После смерти владельца в 1991 году это собрание очутилось в Германии, но теперь вернулось в Россию. «Галеев-галерея» приобрела значительную его часть и демонстрирует на выставке весьма репрезентативную выборку.
Тем или иным образом здесь обозначены все важные для Суриса персонажи.
К примеру, в экспозиции можно обнаружить два рисунка Петра Соколова, который был едва ли не культовым художником в Ленинграде 1920–1930-х годов, но чье наследие после ареста и расстрела автора почти целиком утратилось. Борис Сурис сумел разыскать около сотни его работ, они теперь хранятся в Русском музее. Получить их оттуда для московской выставки не удалось, но присутствие этой фигуры все же символизировано. Гораздо основательнее творчество Петра Соколова представлено в монографическом альбоме, изданном галереей нынешней осенью.

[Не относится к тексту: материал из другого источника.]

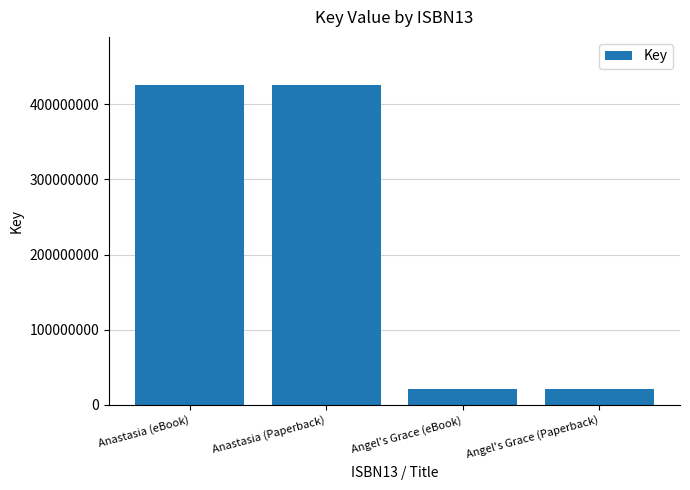

What is the change in value from Anastasia (Paperback) to Angel's Grace (Paperback)?

-404676353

Да и остальные здешние авторы не менее легендарны, кого ни возьми. Загадочный символист Владимир Замирайло, виртуозный акварелист Артур Фонвизин, утонченный рисовальщик Дмитрий Митрохин, романтик технического прогресса Владимир Тамби, раскованная колористка Татьяна Маврина — все они отличались нешаблонным мышлением и были чрезвычайно значимы для нашего искусства, каждый по-своему.
Из их работ задним числом складывается альтернативная художественная история советской эпохи.
Не только образами вождей и видами строек социализма насыщалось то время, существовали целые пласты искусства «безыдейного», «формалистического», а по сути дела, настоящего. Если сопоставить стиль многих москвичей и ленинградцев с довоенными европейскими тенденциями, может показаться, что и не было никакого «железного занавеса» — до такой степени эти произведения свободны, мастеровиты и даже интернациональны по манере. То, что они исполнены на бумаге, не делает их более легкомысленными и необязательными. Бумага терпит далеко не все, и герои нынешней выставки знали об этом лучше других своих современников.